0
Yorum
1
Beğeni
5,0
Puan
342
Okunma

Hava serindi, sokak lambalarının soluk ışığı kaldırımda titrek gölgeler çiziyordu. Adamın elleri ceplerinde, parmakları ceketinin astarında biriken kırıntıları hissediyordu. Sol elinde tuttuğu sigara, her nefeste biraz daha kısalıyordu; dumanı havaya karışıp kaybolmadan önce bir anlığına gri bir bulut gibi asılı kalıyordu. Adımları yavaştı, sanki her birinde durup geri dönmeyi düşünüyordu ama yine de ilerliyordu.
Kafasının içinde bir fırtına vardı. Çocukluğu geçti gözlerinin önünden; mahallede top koşturduğu günler, annesinin "Eve gel!" diye bağırışı, babasının sessiz ama ağır bakışları. O zamanlar her şey basit gibiydi, sanki hayat bir oyun parkıydı ve o sadece kaydıraktan kayıyordu. Ama şimdi? Şimdi o park çoktan paslanmış, salıncakların zincirleri kopmuştu.
"Ben niye buradayım?" diye sordu kendine. Sigarasından derin bir nefes çekti, duman ciğerlerini doldururken gözlerini kapadı.Dünyaya geliş amacı neydi ki? Bir iş bul, evlen, çocuk yap, sonra öl? Çoğu insan böyle yaşıyordu, ama bu ona yetmiyordu. Bir şey eksik gibiydi, bir parça, bir anlam. Belki de o anlamı hiç bulamayacaktı.
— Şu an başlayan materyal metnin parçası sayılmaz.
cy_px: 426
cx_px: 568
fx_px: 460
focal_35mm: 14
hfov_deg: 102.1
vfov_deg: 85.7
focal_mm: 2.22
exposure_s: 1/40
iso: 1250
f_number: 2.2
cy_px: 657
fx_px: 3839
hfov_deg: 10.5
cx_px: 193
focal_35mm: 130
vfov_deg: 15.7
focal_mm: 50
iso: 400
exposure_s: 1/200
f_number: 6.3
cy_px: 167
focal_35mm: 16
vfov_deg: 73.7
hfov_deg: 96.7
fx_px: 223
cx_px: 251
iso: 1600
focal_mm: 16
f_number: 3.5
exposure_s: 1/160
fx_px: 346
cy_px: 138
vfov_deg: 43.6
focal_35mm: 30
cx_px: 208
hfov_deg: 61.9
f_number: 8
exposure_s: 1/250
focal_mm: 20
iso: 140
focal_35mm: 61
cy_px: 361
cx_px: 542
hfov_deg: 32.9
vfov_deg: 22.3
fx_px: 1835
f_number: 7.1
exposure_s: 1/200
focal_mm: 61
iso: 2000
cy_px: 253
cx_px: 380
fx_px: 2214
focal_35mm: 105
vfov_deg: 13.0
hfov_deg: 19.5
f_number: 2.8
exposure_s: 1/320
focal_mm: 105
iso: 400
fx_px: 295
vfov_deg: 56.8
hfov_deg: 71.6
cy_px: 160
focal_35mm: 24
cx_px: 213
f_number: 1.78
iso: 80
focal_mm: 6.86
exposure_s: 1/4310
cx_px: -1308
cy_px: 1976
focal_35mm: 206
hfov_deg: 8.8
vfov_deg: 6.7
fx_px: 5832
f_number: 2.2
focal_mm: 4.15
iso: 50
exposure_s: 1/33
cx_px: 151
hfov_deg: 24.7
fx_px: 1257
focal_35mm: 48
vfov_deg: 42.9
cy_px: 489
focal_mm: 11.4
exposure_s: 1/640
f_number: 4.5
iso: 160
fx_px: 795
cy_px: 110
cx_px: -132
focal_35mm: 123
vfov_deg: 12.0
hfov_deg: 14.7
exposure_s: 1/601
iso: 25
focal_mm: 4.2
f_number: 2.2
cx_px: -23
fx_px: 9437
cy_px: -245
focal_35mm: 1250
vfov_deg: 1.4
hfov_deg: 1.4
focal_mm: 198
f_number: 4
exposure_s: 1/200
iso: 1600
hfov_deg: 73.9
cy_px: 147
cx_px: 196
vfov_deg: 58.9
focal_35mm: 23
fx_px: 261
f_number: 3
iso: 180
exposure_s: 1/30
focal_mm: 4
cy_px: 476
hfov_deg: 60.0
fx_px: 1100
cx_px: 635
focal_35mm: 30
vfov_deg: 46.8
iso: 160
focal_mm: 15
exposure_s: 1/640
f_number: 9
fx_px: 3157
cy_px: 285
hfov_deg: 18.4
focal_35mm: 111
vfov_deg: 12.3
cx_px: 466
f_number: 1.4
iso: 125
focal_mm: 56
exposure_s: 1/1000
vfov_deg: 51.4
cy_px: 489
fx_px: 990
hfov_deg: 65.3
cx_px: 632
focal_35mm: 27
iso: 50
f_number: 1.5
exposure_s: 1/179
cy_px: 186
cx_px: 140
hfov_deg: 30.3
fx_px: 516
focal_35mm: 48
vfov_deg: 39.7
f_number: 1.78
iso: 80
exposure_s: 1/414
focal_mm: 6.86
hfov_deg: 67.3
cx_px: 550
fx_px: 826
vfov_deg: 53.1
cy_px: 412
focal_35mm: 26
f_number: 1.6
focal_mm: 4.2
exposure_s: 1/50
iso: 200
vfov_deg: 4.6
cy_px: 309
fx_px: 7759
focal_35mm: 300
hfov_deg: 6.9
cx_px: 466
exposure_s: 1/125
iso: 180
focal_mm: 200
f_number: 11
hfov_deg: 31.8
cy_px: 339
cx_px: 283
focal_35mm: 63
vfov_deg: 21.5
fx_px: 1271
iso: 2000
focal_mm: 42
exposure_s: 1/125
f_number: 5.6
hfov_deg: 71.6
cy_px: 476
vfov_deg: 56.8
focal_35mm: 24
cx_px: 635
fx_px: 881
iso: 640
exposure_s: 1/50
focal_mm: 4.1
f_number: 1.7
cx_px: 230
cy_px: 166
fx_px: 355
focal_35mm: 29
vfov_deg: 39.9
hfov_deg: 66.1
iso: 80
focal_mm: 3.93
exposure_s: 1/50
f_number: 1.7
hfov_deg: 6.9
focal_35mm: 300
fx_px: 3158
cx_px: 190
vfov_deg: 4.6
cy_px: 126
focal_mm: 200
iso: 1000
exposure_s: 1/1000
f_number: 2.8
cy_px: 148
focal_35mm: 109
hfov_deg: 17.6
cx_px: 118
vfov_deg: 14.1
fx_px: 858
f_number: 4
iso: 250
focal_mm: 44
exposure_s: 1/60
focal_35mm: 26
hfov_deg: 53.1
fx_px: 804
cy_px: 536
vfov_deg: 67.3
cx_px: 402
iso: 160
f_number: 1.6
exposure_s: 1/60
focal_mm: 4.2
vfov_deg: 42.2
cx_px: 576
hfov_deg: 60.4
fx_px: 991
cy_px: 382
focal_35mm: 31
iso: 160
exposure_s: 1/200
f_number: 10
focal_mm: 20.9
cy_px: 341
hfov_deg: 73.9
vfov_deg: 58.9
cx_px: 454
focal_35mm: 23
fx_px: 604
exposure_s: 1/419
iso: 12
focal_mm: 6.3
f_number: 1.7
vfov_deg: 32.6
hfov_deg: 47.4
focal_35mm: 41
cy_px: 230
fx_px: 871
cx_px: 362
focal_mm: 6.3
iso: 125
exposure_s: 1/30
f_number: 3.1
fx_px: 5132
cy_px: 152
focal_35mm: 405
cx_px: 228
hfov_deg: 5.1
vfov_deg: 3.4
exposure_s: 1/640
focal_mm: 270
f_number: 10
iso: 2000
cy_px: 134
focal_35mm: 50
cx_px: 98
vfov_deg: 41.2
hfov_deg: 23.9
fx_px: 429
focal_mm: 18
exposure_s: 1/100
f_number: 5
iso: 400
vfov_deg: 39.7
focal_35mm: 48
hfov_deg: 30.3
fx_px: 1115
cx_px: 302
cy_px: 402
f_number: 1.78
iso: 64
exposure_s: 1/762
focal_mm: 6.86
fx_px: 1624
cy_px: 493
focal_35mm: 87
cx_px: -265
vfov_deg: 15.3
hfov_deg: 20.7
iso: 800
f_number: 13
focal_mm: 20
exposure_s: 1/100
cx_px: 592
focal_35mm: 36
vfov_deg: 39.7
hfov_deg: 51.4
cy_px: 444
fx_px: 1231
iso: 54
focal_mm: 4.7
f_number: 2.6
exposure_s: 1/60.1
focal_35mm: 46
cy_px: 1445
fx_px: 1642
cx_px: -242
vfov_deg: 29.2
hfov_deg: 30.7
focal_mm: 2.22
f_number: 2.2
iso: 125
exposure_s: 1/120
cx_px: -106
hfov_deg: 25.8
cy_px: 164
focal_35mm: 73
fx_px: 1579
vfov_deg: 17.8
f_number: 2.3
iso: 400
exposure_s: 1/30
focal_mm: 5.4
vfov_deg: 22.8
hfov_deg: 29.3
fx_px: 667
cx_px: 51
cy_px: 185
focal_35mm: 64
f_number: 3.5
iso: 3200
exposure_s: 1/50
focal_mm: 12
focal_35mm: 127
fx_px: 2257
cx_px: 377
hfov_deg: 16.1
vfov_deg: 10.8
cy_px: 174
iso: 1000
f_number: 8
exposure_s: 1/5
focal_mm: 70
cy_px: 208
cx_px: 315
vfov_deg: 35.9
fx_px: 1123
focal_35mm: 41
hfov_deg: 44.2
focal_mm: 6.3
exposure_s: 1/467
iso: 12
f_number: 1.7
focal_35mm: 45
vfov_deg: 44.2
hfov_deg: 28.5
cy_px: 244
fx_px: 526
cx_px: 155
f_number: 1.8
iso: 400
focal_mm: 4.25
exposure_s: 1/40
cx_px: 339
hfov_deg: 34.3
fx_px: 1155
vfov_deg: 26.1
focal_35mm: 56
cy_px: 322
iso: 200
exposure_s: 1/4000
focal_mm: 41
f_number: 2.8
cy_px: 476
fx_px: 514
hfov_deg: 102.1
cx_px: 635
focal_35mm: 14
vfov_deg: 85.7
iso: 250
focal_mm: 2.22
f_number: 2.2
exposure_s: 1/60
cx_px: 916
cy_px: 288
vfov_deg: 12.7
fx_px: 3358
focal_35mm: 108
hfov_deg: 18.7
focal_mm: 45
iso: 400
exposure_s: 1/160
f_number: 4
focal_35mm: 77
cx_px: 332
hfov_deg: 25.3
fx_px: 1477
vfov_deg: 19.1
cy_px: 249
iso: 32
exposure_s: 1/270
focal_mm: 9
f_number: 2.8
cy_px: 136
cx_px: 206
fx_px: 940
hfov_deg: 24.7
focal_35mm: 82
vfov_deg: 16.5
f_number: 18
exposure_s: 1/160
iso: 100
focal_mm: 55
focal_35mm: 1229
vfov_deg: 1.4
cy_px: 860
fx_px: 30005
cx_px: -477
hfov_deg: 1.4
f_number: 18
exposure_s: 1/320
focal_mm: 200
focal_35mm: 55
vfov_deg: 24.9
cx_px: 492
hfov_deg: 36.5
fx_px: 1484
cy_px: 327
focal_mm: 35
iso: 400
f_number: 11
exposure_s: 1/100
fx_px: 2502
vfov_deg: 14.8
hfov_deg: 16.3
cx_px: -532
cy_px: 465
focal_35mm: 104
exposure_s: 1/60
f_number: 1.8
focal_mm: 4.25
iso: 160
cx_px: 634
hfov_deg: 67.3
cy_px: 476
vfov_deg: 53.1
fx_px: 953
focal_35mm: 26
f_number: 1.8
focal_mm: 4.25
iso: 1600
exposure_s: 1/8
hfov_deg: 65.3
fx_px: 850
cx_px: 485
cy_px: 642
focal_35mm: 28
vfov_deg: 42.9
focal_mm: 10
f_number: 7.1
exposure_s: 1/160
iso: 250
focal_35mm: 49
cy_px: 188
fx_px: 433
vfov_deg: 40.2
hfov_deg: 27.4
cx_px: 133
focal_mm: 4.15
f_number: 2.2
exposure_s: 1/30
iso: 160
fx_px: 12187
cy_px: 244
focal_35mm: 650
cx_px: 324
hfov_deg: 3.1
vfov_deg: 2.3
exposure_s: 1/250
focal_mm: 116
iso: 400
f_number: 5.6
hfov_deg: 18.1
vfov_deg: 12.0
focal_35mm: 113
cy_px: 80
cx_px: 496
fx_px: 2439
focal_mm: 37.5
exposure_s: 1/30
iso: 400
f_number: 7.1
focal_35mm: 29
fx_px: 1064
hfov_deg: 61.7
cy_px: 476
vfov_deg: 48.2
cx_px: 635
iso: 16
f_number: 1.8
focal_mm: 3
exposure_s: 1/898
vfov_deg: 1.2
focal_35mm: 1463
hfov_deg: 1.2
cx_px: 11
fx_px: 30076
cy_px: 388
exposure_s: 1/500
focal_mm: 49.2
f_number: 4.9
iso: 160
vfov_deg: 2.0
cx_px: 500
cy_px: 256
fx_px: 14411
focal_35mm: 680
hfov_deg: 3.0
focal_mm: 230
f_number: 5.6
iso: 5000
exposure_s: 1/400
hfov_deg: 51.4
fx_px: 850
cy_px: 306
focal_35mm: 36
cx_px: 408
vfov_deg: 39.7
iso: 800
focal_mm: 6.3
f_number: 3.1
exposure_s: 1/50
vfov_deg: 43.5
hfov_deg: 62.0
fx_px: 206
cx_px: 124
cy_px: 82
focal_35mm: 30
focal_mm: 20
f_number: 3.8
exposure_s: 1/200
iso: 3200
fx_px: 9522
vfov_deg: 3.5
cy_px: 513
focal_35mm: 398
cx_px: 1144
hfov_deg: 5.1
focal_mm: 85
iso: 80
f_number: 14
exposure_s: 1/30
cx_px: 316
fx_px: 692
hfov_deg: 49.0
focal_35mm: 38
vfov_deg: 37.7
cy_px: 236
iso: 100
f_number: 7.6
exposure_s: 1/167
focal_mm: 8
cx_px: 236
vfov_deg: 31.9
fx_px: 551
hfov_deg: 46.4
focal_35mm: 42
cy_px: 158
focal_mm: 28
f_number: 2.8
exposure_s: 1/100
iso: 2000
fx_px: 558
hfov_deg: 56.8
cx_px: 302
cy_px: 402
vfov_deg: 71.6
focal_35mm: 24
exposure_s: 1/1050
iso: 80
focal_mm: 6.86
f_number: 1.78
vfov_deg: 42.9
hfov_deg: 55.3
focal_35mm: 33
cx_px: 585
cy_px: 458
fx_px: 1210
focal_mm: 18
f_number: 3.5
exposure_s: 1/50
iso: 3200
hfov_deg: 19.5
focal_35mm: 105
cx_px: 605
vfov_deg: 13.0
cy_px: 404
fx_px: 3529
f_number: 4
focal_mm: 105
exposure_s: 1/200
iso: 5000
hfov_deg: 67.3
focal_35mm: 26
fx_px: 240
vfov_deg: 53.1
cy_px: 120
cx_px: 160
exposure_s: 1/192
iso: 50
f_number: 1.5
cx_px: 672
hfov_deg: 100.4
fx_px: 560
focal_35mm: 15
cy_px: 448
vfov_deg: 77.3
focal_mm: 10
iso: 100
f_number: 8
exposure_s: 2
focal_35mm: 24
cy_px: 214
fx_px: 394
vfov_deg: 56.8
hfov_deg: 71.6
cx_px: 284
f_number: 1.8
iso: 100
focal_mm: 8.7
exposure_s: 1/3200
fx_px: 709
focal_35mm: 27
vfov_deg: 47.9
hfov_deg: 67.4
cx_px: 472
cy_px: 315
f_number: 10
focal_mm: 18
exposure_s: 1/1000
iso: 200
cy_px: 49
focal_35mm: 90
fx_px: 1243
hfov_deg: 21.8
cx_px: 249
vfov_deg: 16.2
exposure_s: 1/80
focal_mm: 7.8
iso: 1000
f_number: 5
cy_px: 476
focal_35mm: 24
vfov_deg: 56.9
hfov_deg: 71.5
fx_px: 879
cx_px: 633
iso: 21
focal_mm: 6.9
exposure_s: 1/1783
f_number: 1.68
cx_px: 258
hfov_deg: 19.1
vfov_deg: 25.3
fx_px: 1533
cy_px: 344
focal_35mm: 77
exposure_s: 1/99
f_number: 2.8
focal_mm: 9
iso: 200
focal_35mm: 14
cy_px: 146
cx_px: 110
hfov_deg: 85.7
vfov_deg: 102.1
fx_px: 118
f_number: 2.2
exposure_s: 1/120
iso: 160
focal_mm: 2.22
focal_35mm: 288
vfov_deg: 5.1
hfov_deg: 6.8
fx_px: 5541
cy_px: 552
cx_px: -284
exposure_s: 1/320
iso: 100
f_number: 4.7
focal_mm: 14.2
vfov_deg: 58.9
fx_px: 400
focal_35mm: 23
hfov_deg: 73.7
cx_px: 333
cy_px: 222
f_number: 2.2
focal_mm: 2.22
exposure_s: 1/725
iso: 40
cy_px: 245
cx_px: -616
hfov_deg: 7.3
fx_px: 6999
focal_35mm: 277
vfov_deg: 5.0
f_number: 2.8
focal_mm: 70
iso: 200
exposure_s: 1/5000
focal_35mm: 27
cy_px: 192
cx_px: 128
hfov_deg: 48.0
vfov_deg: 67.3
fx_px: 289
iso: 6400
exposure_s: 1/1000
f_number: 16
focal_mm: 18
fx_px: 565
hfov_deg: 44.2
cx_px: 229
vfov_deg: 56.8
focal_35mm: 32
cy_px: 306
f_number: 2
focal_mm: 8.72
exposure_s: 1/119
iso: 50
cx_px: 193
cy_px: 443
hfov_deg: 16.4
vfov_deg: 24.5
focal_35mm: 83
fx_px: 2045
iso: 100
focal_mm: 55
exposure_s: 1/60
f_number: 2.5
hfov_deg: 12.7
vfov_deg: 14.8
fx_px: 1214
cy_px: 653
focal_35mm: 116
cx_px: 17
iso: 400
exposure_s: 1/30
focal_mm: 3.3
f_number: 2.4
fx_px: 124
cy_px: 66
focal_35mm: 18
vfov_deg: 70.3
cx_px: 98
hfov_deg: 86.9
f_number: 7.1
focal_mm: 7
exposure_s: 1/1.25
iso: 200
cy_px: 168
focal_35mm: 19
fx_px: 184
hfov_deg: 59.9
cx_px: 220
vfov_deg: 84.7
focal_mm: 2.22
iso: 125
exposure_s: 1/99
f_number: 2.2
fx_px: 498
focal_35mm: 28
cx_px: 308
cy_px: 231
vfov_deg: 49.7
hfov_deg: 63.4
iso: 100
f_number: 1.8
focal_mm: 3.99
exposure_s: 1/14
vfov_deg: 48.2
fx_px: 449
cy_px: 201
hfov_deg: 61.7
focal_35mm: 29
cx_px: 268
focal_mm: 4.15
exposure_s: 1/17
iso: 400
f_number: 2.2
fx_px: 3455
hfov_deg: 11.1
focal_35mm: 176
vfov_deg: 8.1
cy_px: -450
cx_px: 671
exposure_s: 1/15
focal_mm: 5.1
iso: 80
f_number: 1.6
Yürürken sokak köşesinde bir kedi gördü. Hayvan ona bakmadı bile, kendi dünyasında bir çöp kutusunun yanına kıvrılmıştı. Adam gülümsedi, ama bu acı bir gülümsemeydi. "Senin bile benden fazla amacın var gibi," diye mırıldandı. Kedinin hayatta kalma içgüdüsü vardı, oysa o neye tutunacağını bile bilmiyordu.
Bir ara durdu, başını kaldırıp gökyüzüne baktı. Yıldızlar bulutların arasında kaybolmuştu, tıpkı onun anıları gibi. İlk aşkı geldi aklına; o kıvırcık saçlı kız, kahkahası hâlâ kulaklarında çınlıyordu. Onu kaybettiğinde bir şeyleri değiştirebileceğini sanmıştı, ama zaman sadece yaraları derinleştirmişti. İşini hatırladı sonra; her gün aynı masaya oturup, aynı ekranlara bakıp, aynı anlamsız raporları yazmıştı. Ne için? Birilerinin cebini doldurmak için mi, yoksa sadece hayatta kalmak için mi?Sigarası bitmek üzereydi. Son bir nefes çekip izmariti yere attı, ayakkabısının ucuyla ezdi. Ellerini ceplerinden çıkardı, parmakları soğuktan uyuşmuştu. Belki de amaç aramayı bırakmalıydı. Belki hayat, sadece bu anlardan ibaretti: sokakta yürüdüğü, sigara içtiği, düşündüğü anlardan. Ama yine de içindeki o boşluk kaybolmuyordu.
Köşeyi döndü, bir kahve dükkanının neon ışıkları gözüne çarptı. Kapıda duran bir adamla göz göze geldi; adam ona hafifçe başını salladı, sanki "Ben de aynı yollardan geçtim" der gibi. O an, bir şey fark etti. Belki de aradığı adaptasyon, bu sorgulamaların içindeydi. Hayatı anlamaya çalışmak, kendini bulmaya çalışmak... Belki de buydu onun amacı.
Yeniden ellerini cebine soktu, dudaklarında hafif bir tebessümle yürümeye devam etti. Sigarası bitmişti ama düşünceleri hâlâ yanıyordu.